Tightening credit = Rising defaults
Most U.S. banks have reported Q2 earnings results. Virtually all are tightening lending criteria and raising loan loss provisions in anticipation of an economic slowdown. The Senior Loan Officer Survey due out on July 31 will undoubtedly confirm these conditions.
U.S. household finances are increasingly stressed. While surplus cash levels are elevated in many industrialized countries in the post-pandemic era, Americans have mostly depleted their savings.
On the corporate side, commercial and industrial loan growth has been abysmal in 2023. In addition, the FT reported that the $1.4-trillion risky corporate loan market has been hit by $136 billion in downgrades, which has only been exceeded by the pandemic shock of 2020.
Don’t worry, be happy
So far, the market is reacting to these potential sources of stress by whistling the song, “Don’t Worry, Be Happy”. Credit markets don’t look very worried. Yield spreads are narrowing and not showing signs of anxiety.
Over in the stock market, financial stocks are turning up against the S&P 500. Relative breadth indicators are also showing signs of improvement (bottom two panels).
From a global perspective, the only signs of financial stress are appearing in China. U.S. large-cap financials are bottoming relative to the S&P 500, and so are the troubled regional banks. European financials are even in better shape as they have been in a relative uptrend that began in March. The only blemish is China, which is dealing with its real estate problems. Since virtually all of the loans are made in RMB, problems in China are likely to stay in China and global contagion risk is relatively low.
Sound the All-Clear?
With the exception of a warning from the elevated level of the MOVE Index, market signals are unabashed bullish. Does that mean it’s time to sound the all-clear?
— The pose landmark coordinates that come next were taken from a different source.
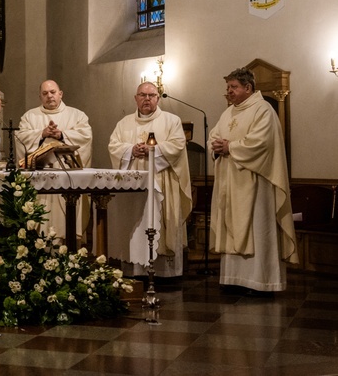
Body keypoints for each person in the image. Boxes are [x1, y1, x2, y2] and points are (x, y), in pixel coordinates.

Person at [209, 67, 298, 296]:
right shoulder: (228, 113)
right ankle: (233, 278)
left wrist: (231, 147)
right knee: (231, 225)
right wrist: (217, 147)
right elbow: (215, 136)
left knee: (257, 228)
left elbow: (261, 143)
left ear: (248, 88)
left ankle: (261, 282)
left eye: (233, 87)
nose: (228, 92)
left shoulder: (263, 110)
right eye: (227, 87)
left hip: (256, 182)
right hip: (231, 181)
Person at [107, 82, 192, 277]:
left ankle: (165, 274)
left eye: (151, 95)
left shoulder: (172, 121)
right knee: (136, 223)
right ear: (135, 98)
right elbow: (114, 145)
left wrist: (153, 150)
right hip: (134, 187)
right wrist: (131, 150)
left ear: (158, 98)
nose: (147, 99)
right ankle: (136, 270)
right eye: (142, 95)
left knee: (161, 222)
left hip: (162, 182)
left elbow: (178, 145)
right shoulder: (124, 123)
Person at [16, 80, 93, 240]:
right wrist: (42, 134)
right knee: (42, 219)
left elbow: (86, 137)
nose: (49, 96)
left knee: (67, 220)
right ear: (40, 96)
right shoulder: (30, 116)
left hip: (68, 180)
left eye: (52, 92)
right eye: (45, 93)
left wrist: (62, 135)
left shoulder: (77, 115)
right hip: (40, 181)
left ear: (60, 94)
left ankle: (70, 251)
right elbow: (21, 138)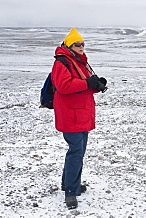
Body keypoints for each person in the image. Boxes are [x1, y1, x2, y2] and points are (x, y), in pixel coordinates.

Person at [50, 28, 107, 209]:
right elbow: (64, 86)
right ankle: (70, 193)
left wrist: (97, 85)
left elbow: (85, 84)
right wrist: (87, 83)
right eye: (77, 44)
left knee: (77, 152)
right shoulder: (62, 63)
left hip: (81, 113)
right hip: (70, 114)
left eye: (83, 44)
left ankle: (68, 184)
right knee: (76, 152)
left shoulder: (80, 62)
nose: (81, 47)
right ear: (69, 45)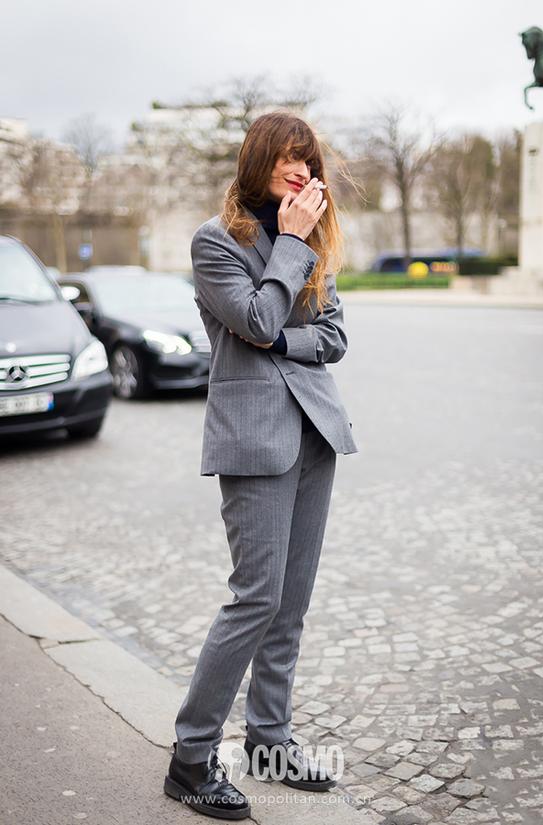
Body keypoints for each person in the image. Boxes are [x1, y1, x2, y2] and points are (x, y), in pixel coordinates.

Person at [164, 111, 359, 820]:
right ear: (260, 161)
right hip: (253, 439)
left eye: (310, 160)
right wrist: (291, 250)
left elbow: (332, 337)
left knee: (292, 602)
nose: (304, 170)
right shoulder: (217, 241)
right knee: (255, 598)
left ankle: (270, 742)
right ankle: (191, 755)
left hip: (314, 432)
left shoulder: (311, 241)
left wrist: (281, 344)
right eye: (289, 157)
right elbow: (257, 319)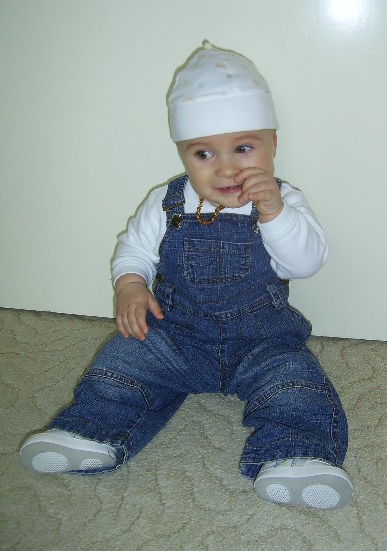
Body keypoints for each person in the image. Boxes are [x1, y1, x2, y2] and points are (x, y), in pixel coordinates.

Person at [19, 41, 353, 510]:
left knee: (296, 384)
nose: (227, 168)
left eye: (243, 148)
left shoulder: (285, 202)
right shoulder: (167, 202)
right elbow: (134, 248)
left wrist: (274, 213)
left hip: (263, 342)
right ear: (183, 155)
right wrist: (130, 284)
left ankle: (296, 455)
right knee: (122, 361)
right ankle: (90, 432)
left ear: (273, 144)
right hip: (176, 338)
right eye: (203, 154)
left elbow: (305, 263)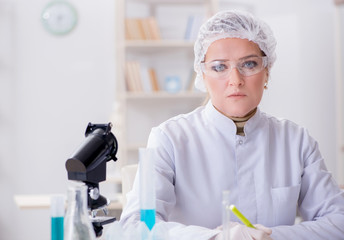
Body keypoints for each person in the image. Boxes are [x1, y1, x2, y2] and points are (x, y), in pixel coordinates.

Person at [119, 10, 344, 240]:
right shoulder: (169, 138)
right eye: (219, 67)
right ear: (202, 75)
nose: (235, 80)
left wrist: (267, 236)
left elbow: (339, 222)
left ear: (267, 72)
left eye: (249, 64)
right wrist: (215, 238)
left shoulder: (295, 141)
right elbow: (139, 225)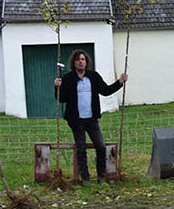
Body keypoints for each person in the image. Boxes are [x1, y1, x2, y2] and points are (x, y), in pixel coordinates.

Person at [54, 50, 127, 184]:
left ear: (86, 62)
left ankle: (101, 176)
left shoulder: (93, 76)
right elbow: (62, 98)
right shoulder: (68, 78)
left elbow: (105, 91)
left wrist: (120, 82)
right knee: (81, 148)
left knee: (101, 146)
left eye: (83, 59)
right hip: (76, 120)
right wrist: (57, 87)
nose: (81, 62)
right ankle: (85, 177)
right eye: (78, 60)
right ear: (74, 62)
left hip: (91, 119)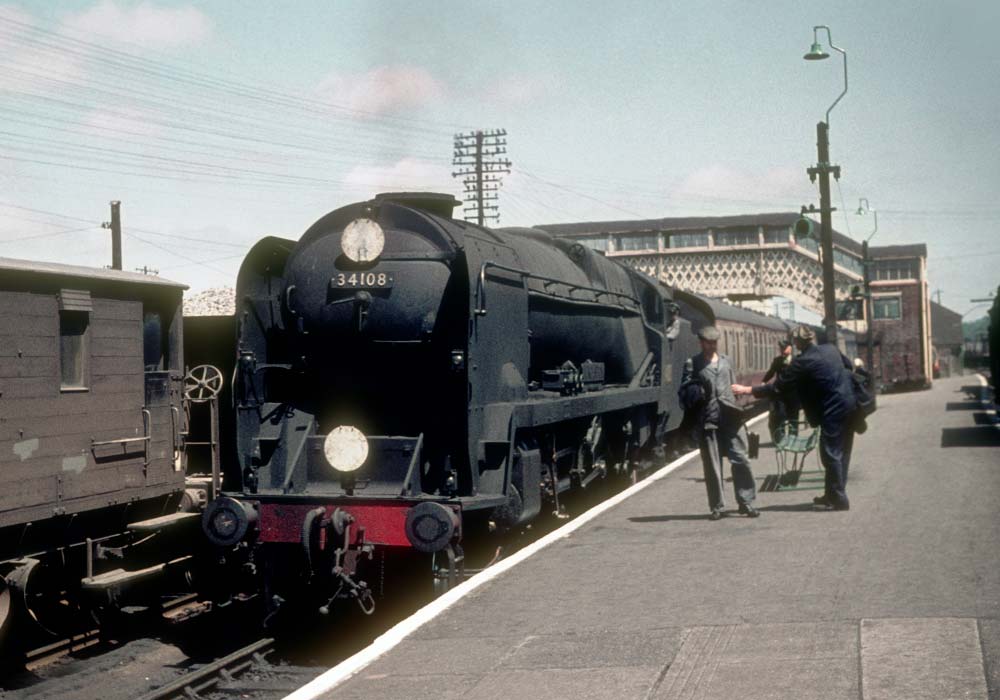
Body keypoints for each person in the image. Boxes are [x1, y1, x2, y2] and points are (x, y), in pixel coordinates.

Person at [733, 325, 857, 511]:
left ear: (798, 342)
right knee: (843, 452)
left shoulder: (802, 362)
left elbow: (777, 387)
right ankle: (832, 494)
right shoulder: (830, 349)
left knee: (830, 454)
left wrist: (747, 390)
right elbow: (849, 367)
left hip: (832, 410)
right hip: (851, 404)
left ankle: (839, 499)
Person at [679, 325, 759, 520]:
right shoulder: (693, 364)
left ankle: (746, 502)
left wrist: (740, 403)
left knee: (741, 459)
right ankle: (717, 506)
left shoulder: (726, 361)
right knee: (712, 465)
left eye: (715, 342)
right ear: (701, 343)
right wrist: (696, 393)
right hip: (708, 417)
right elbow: (684, 391)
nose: (712, 346)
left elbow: (733, 386)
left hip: (731, 417)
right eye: (709, 343)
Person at [763, 339, 800, 442]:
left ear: (790, 348)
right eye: (780, 348)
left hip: (793, 395)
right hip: (781, 394)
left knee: (793, 418)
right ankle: (782, 439)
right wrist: (763, 382)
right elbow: (771, 372)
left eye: (784, 347)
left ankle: (793, 439)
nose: (782, 350)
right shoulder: (777, 361)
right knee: (781, 416)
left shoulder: (797, 361)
There can be little denying that, almost across the board, the readings on economic activity have been stronger than our expectations in September… All told, third-quarter growth in consumption looks stronger than we had expected, and spending appears to be headed into the fourth quarter with a bit more momentum.At present, it is difficult to find evidence in high-frequency indicators that the economy is in the process of turning down.
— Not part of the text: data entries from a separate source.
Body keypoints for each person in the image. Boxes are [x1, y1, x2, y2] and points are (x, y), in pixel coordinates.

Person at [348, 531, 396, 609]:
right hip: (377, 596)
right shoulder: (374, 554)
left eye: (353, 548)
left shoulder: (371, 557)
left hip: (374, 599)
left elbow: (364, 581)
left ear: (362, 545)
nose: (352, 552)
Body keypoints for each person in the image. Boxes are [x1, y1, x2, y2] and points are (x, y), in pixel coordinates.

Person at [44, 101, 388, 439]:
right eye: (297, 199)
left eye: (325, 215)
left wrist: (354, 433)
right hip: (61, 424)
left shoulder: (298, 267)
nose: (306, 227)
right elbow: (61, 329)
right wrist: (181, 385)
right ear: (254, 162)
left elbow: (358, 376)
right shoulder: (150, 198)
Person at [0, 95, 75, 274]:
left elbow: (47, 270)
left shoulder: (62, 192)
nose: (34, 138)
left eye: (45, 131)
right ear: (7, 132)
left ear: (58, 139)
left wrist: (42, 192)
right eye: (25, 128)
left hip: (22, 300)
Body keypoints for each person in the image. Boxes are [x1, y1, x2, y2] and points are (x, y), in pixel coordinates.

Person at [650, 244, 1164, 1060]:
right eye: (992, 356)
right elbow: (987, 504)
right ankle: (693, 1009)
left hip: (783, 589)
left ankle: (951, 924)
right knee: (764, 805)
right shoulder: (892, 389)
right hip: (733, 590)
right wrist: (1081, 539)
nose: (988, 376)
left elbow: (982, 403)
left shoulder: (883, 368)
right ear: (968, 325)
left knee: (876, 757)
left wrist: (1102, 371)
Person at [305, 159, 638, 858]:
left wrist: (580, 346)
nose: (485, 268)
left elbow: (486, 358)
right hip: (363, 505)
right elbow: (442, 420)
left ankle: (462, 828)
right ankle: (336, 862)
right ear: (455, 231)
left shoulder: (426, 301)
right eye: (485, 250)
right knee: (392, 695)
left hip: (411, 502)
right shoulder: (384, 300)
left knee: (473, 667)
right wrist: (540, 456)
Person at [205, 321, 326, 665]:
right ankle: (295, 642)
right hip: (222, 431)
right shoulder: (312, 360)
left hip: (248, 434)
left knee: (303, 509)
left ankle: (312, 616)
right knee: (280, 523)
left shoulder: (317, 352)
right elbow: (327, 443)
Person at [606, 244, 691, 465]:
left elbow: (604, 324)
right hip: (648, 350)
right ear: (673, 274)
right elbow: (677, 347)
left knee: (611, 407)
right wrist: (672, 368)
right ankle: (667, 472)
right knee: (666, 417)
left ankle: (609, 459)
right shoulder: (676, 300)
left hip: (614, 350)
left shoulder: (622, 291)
The only warning came from the Senior Loan Officers Opinion Survey as an indication of credit conditions:
In terms of credit provision, the Senior Loan Officer Opinion Survey revealed a sharp jump in the fraction of banks reporting tighter terms and standards on loans to businesses and households, a development consistent with the restraint on spending that we have built into our forecast. Consumer sentiment remains depressed relative to overall economic conditions, perhaps because of worries about financial developments.
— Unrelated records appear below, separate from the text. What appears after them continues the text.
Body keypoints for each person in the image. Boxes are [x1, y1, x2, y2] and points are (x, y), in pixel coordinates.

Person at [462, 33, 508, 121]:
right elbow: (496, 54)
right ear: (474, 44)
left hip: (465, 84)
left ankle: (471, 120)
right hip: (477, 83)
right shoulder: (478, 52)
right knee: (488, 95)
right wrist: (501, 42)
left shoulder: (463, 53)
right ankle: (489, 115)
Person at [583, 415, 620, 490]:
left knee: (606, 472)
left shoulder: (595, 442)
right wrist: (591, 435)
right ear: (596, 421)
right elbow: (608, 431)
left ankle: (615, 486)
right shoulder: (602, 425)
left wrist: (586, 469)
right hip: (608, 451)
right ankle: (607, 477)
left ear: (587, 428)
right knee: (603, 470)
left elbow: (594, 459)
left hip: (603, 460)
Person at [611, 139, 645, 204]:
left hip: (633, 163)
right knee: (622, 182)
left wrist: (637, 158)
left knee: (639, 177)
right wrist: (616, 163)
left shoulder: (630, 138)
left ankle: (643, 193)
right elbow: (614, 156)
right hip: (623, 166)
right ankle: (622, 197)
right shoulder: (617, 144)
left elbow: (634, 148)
How much weight should investors put on today’s shift in opinion by the Fed’s staff forecast from mild recession to soft landing and the downward revisions of Wall Street strategists of recession risk?
What about the message of the market? Technical analysts tell us that price reigns supreme and it’s the best forecast of the future. Let’s consider how the markets behaved in the Mother of Credit Events, the GFC.
Lehman Brothers went on to fail in September and the roof caved in on stock prices. The S&P 500 made an initial bottom in November, rallied and made a final bottom in March 2008.
Here is a more recent example of how technical analysis was unable to discount the risk of a well-known and well-telegraphed event, the start of the Russo-Ukraine War.
Everything changed on February 24, 2022, when Russia invaded Ukraine. The war sent the price of European gas soaring and the margins of BASF collapsed because of soaring natural gas prices.
Possible choppiness ahead
Where does that leave us? For the final word, I refer to the work of New Deal democrat, who uses a methodology of coincident, short-leading and long-leading indicators to forecast the economy. This discipline is especially attractive as it shows a picture that potential growth can evolve over different time frames. His latest update is calling for a mild recession:
- The U.S. economy is showing signs of a slowdown turning into a shallow recession, with weak consumer spending and negative long-leading indicators.
- But short-leading indicators have improved, driven by stock prices and a weak U.S. dollar, suggesting the slowdown may be temporary.
- One scenario suggested by the order of the indicators is an economy that wobbles back and forth between data that shows slow growth versus shallow contraction.
The last point about the wobble between the soft landing and recession narrative is important. If we are in such an environment, investors should be prepared for possible choppiness and the risk of a credit event that could derail the bullish narrative. In addition, investors should be aware of the possible risks from further ruptures in the Sino-American relationship as anti-Chinese rhetoric heats up ahead of the 2024 election (see How the G7 meeting exposes the risks for 2024).